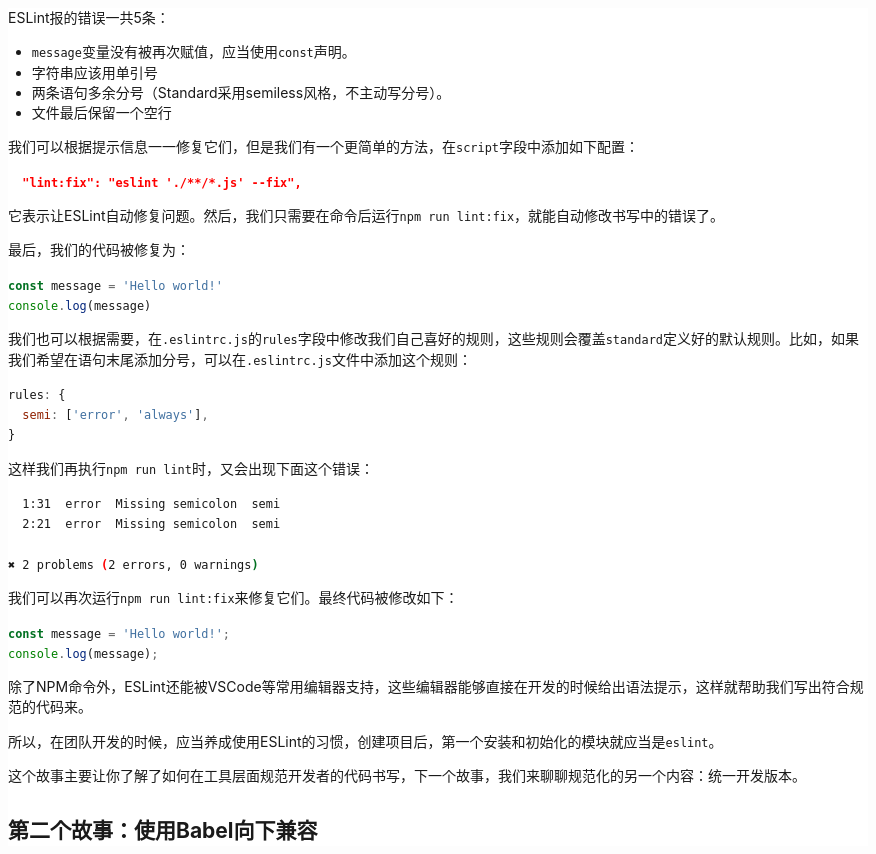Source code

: ESLint报的错误一共5条：

- `message`变量没有被再次赋值，应当使用`const`声明。
- 字符串应该用单引号
- 两条语句多余分号（Standard采用semiless风格，不主动写分号）。
- 文件最后保留一个空行

我们可以根据提示信息一一修复它们，但是我们有一个更简单的方法，在`script`字段中添加如下配置：

```json
  "lint:fix": "eslint './**/*.js' --fix",
```



它表示让ESLint自动修复问题。然后，我们只需要在命令后运行`npm run lint:fix`，就能自动修改书写中的错误了。

最后，我们的代码被修复为：

```js
const message = 'Hello world!'
console.log(message)

```

我们也可以根据需要，在`.eslintrc.js`的`rules`字段中修改我们自己喜好的规则，这些规则会覆盖`standard`定义好的默认规则。比如，如果我们希望在语句末尾添加分号，可以在`.eslintrc.js`文件中添加这个规则：

```js
rules: {
  semi: ['error', 'always'],
}
```



这样我们再执行`npm run lint`时，又会出现下面这个错误：

```bash
  1:31  error  Missing semicolon  semi
  2:21  error  Missing semicolon  semi

✖ 2 problems (2 errors, 0 warnings)
```

我们可以再次运行`npm run lint:fix`来修复它们。最终代码被修改如下：

```js
const message = 'Hello world!';
console.log(message);

```

除了NPM命令外，ESLint还能被VSCode等常用编辑器支持，这些编辑器能够直接在开发的时候给出语法提示，这样就帮助我们写出符合规范的代码来。

所以，在团队开发的时候，应当养成使用ESLint的习惯，创建项目后，第一个安装和初始化的模块就应当是`eslint`。

这个故事主要让你了解了如何在工具层面规范开发者的代码书写，下一个故事，我们来聊聊规范化的另一个内容：统一开发版本。

## 第二个故事：使用Babel向下兼容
┄┄┄┄┄┄┄┄┄┄┄┄┄┄┄┄┄┄┄┄
How to complete this task:
Without including a single picture, restate all of the data word for word.

The answer:
Source code

: ESLint报的错误一共5条：

- `message`变量没有被再次赋值，应当使用`const`声明。
- 字符串应该用单引号
- 两条语句多余分号（Standard采用semiless风格，不主动写分号）。
- 文件最后保留一个空行

我们可以根据提示信息一一修复它们，但是我们有一个更简单的方法，在`script`字段中添加如下配置：

```json
  "lint:fix": "eslint './**/*.js' --fix",
```



它表示让ESLint自动修复问题。然后，我们只需要在命令后运行`npm run lint:fix`，就能自动修改书写中的错误了。

最后，我们的代码被修复为：

```js
const message = 'Hello world!'
console.log(message)

```

我们也可以根据需要，在`.eslintrc.js`的`rules`字段中修改我们自己喜好的规则，这些规则会覆盖`standard`定义好的默认规则。比如，如果我们希望在语句末尾添加分号，可以在`.eslintrc.js`文件中添加这个规则：

```js
rules: {
  semi: ['error', 'always'],
}
```



这样我们再执行`npm run lint`时，又会出现下面这个错误：

```bash
  1:31  error  Missing semicolon  semi
  2:21  error  Missing semicolon  semi

✖ 2 problems (2 errors, 0 warnings)
```

我们可以再次运行`npm run lint:fix`来修复它们。最终代码被修改如下：

```js
const message = 'Hello world!';
console.log(message);

```

除了NPM命令外，ESLint还能被VSCode等常用编辑器支持，这些编辑器能够直接在开发的时候给出语法提示，这样就帮助我们写出符合规范的代码来。

所以，在团队开发的时候，应当养成使用ESLint的习惯，创建项目后，第一个安装和初始化的模块就应当是`eslint`。

这个故事主要让你了解了如何在工具层面规范开发者的代码书写，下一个故事，我们来聊聊规范化的另一个内容：统一开发版本。

## 第二个故事：使用Babel向下兼容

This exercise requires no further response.